Opinions

Une chronique de Florence Richter, écrivain.


Malgré des efforts surhumains, je ne parviens pas à ranger la photographie, la chanson ou la BD parmi les beaux-arts. Je dois être bête, bornée, ringarde, complexée, élitiste, enfin toutes ces sortes de choses. Il s’agit d’artisanat, certes de qualité… Je lis des BD et j’écoute des chansons depuis toute petite et ça m’amuse beaucoup, mais mon opinion demeure identique. On peut y trouver beaucoup de talent, d’humour, de gravité, de vitalité, de tempérament, mais cela manque trop souvent de consistance (et de subtilité ?), dans le fond comme dans la forme. A vrai dire, certains romans ou films présentent les mêmes caractéristiques. Mais dans la BD et la chanson, ce manque est quasi systématique. On ne peut, paraît-il, comparer un opéra de Mozart à une chanson : alors pourquoi les qualifier d’art tous les deux ?

Franquin, c’est l’exception. Il écrit et dessine plus que des histoires, il a créé un univers, mieux : une vision du monde. Il se rattache à la grande famille des vrais rêveurs, ceux dont la puissante douceur se manifeste depuis la nuit des temps, pour contrer tous les humains rapaces. Oufti, je fatigue là, je réfléchis trop, Gaston n’aimerait pas du tout.
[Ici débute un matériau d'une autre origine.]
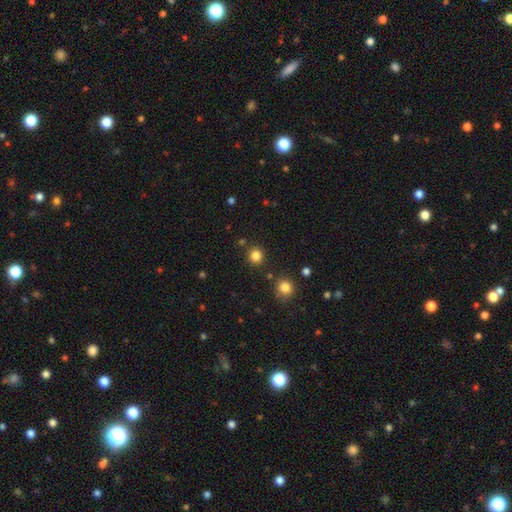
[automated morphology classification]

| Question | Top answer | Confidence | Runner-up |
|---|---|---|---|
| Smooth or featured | smooth | 83% | star or artifact (13%) |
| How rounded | round | 92% | in between (7%) |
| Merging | none | 87% | minor disturbance (6%) |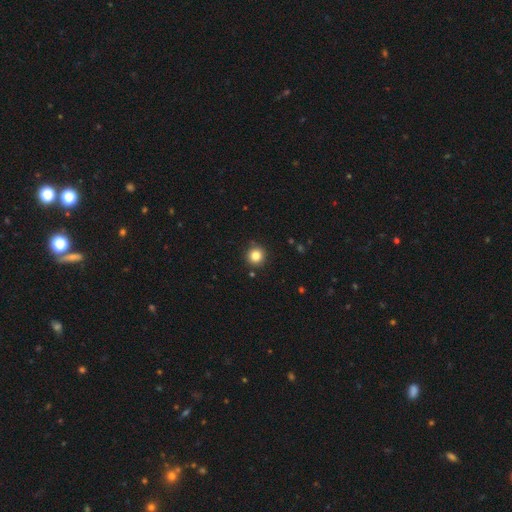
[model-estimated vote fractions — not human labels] Overall: smooth (83%). How rounded: round (95%). Merging: none (90%).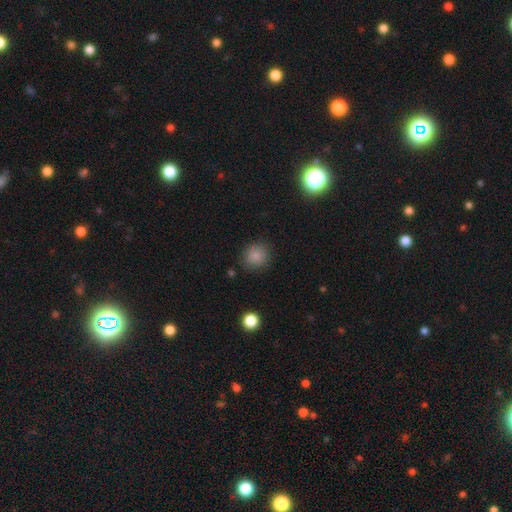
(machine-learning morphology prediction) type=smooth (85%); roundness=round (85%); merging=none (85%).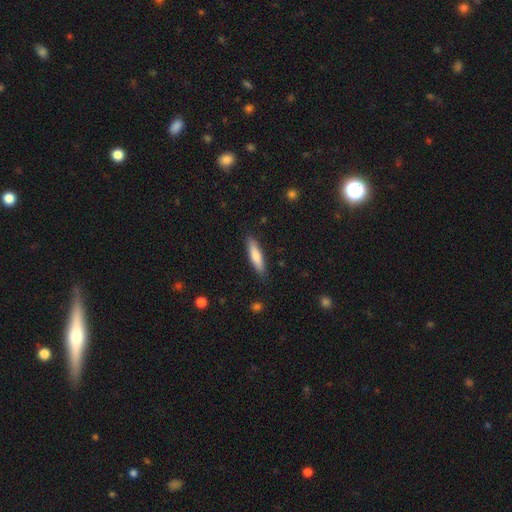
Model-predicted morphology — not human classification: This is likely a smooth galaxy (74%). How rounded: clearly cigar-shaped (81%). Merging: clearly none (87%).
Avec ses dessins aux couleurs vives, sans cesse animés de mouvements sautillants et légers, Franquin imagina aussi l’incroyable Marsupilami dans sa forêt merveilleuse.
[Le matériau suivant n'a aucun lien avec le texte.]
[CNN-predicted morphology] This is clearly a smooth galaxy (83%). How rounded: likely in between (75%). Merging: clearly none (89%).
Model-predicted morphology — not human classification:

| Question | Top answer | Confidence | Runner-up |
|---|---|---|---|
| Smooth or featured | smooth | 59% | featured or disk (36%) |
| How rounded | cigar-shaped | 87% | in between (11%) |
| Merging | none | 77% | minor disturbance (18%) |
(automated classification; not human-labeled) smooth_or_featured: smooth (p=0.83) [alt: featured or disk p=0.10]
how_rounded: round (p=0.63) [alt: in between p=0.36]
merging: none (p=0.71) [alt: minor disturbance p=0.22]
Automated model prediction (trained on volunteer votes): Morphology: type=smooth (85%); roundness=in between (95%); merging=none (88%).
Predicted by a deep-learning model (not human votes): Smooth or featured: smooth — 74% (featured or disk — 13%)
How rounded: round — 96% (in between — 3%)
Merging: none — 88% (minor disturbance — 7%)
Le personnage de Gaston se révèle hyper-contemporain. En 1957, Franquin s’impose comme visionnaire en créant, presque par hasard, son anti-héros, frère de Candide (Voltaire), Oblomov (Gontcharov), du Big Lebowski des frères Coen, ou du Mowgli de Kipling.
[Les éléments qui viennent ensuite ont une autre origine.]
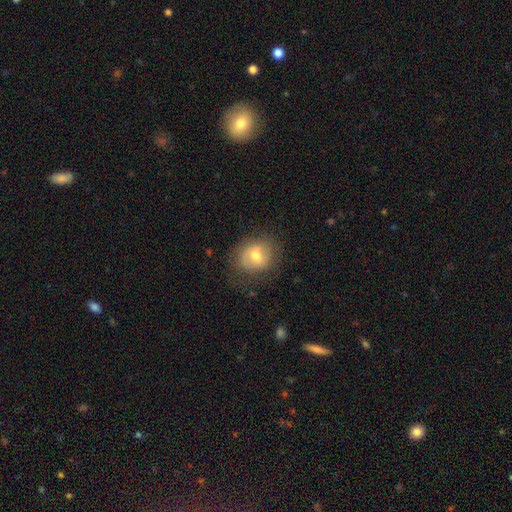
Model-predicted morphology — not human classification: Smooth or featured? Predicted: smooth (p=0.55). How rounded? Predicted: round (p=0.72). Merging? Predicted: none (p=0.74).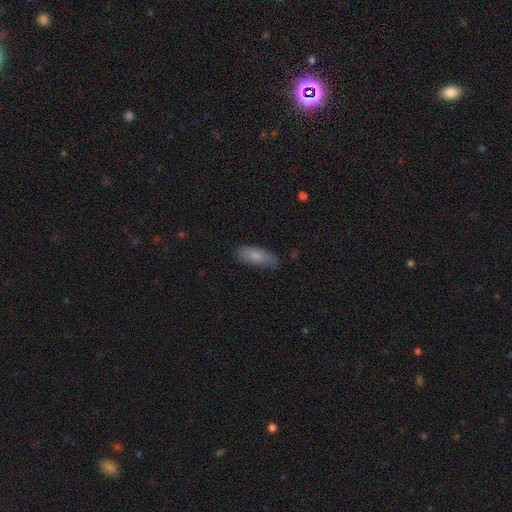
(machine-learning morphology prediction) This is likely a smooth galaxy (80%). How rounded: likely in between (67%). Merging: likely none (79%).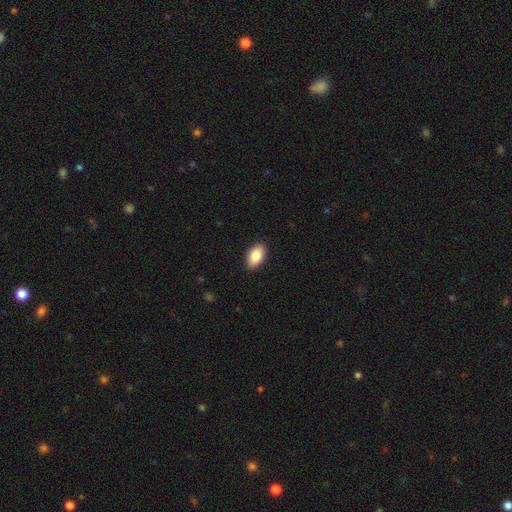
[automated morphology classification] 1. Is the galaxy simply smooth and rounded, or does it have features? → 85% smooth, 8% featured or disk, 7% star or artifact.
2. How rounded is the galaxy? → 93% in between, 5% round, 2% cigar-shaped.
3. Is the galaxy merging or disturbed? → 90% none, 8% minor disturbance, 2% major disturbance, 1% merger.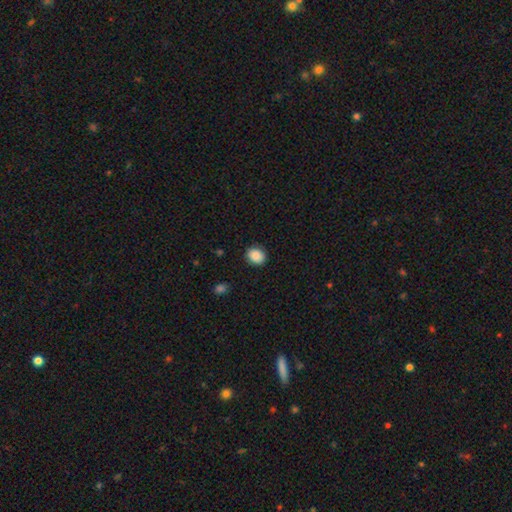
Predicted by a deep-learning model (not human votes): smooth_or_featured: smooth (p=0.88) [alt: star or artifact p=0.08]
how_rounded: round (p=0.58) [alt: in between p=0.41]
merging: none (p=0.87) [alt: minor disturbance p=0.09]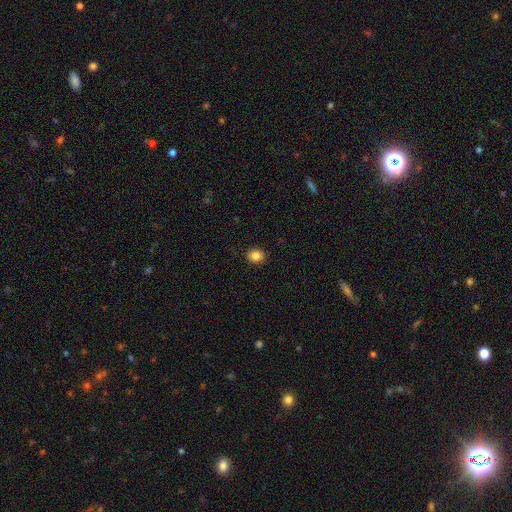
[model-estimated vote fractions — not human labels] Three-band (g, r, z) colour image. It shows a smooth galaxy with no disk features (86%) that is round (66%). Merging: none (90%).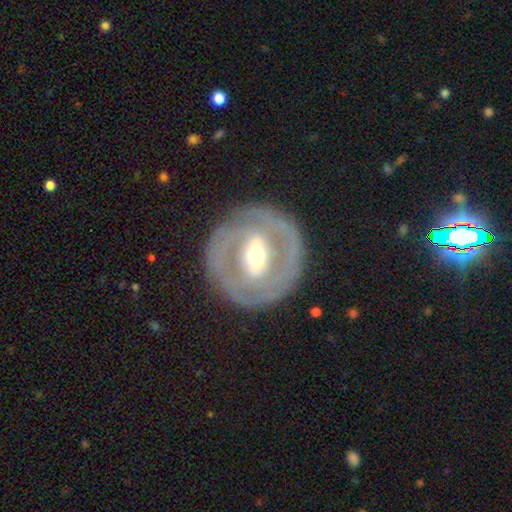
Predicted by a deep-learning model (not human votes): Overall: featured or disk (77%). Edge-on disk: no (91%). Bar: strong (53%; weak 32%). Spiral arms: yes (55%; no 45%). Bulge size: moderate (70%). Merging: none (83%).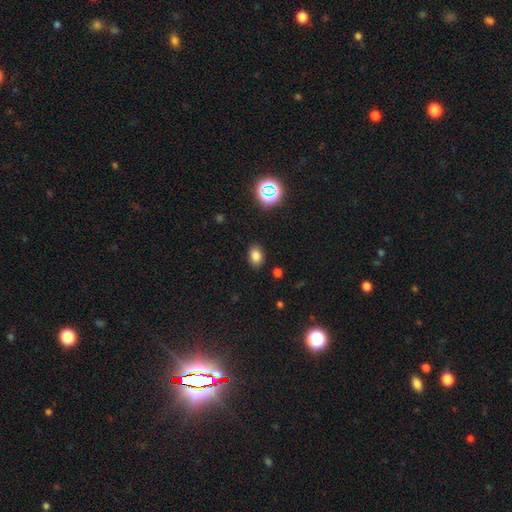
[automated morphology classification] This appears to be a smooth galaxy with no disk features (80%) that is in between round and cigar-shaped (80%). Merging: none (87%).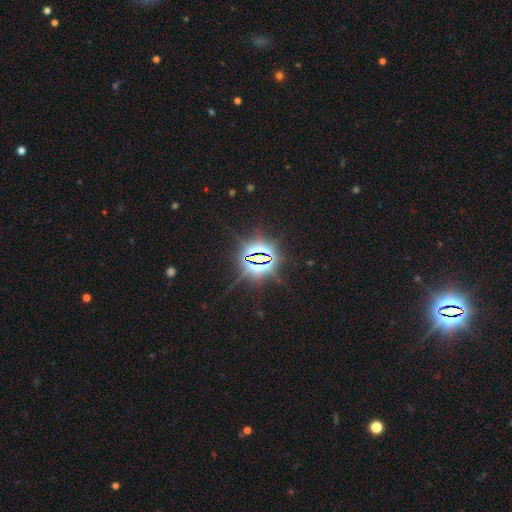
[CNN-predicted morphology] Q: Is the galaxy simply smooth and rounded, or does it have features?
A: star or artifact — 85%.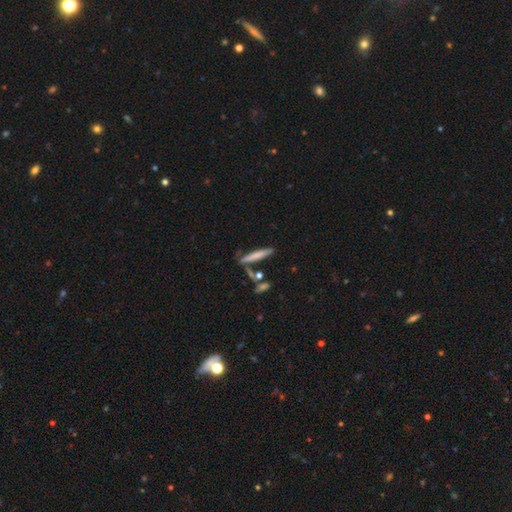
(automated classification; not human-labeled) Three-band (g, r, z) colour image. It shows a smooth galaxy with no disk features (65%) that is cigar-shaped (91%). Merging: none (72%).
Gaston s’oppose à la grisaille très conventionnelle des années 50 de sa naissance, il est déjà en phase avec Mai 68, et totalement adapté à notre époque où tous les mouvements "slow" de la Terre s’essaient à sauver notre planète de l’avidité pathologique des capitalistes de tous poils. Gaston se fout de posséder ou non ces objets qui nous encombrent et nous rendent plus débiles chaque jour. La propriété, c’est pas son truc. Au fil des albums et malgré les apparences, Gaston révèle un caractère bien trempé et très volontaire… quand il s’agit d’inventer des machines utiles à ses collègues de bureau (quand ce n’est pas une nouvelle astuce pour préserver son sacro-saint sommeil… mais faut-il autant travailler dans la vie ?) Car Gaston déborde d’empathie, comme on dit aujourd’hui.

Question sexualité, de nouveau, ne pas y regarder à première vue : on ne sait pas s’il aime Mademoiselle Jeanne (folle de lui) mais en tout cas, il rêve de faire l’amour avec elle. Pas macho pour un sou, il se sent bien quand tout roule cool autour de lui. Surtout, Gaston a tout compris de la vie naturelle, qu’il accueille sans jugement et sous ses formes les plus variées (on le qualifie à présent d’antispéciste !) et il aime se retrouver dans les champs ou dans les bois. Il recueille une mouette qui ricane, un chat grognon, Bubulle le poisson rouge suicidaire, et au passage un lionceau, une tortue, un caméléon, un éléphant, et même des baleines aux sourires irrésistibles !

Pas mal de critiques ont démoli le film de Pef (Pierre-François Martin-Laval) tiré des BD, sorti début avril sur les écrans. M’enfin ! Je ne suis pas d’accord, c’est très réussi : dans l’atmosphère, les coloris, les gags un peu fous mais pas trop, et en particulier le rythme, ni lent ni vif, un entre-deux très gastonien dans lequel on s’installe avec délice, oubliant le monde extérieur carnassier, pour se plonger dans celui des "gaffes à gogo" remplies de gentillesse. Ce n’est pas "fade", c’est tendre et paresseux. Cette adaptation a aussi la bonne idée de ne pas coller aux BD, mais d’imaginer un Gaston stagiaire dans une entreprise de recyclage d’objets inutiles, frappé tout à coup de burn out et autres maux propres à 2018.

Sur ce, je m’en vais piquer un somme, et vous ?

--> Le titre est de la rédaction. Titre original : "Gaston Lagaffe hyper-contemporain".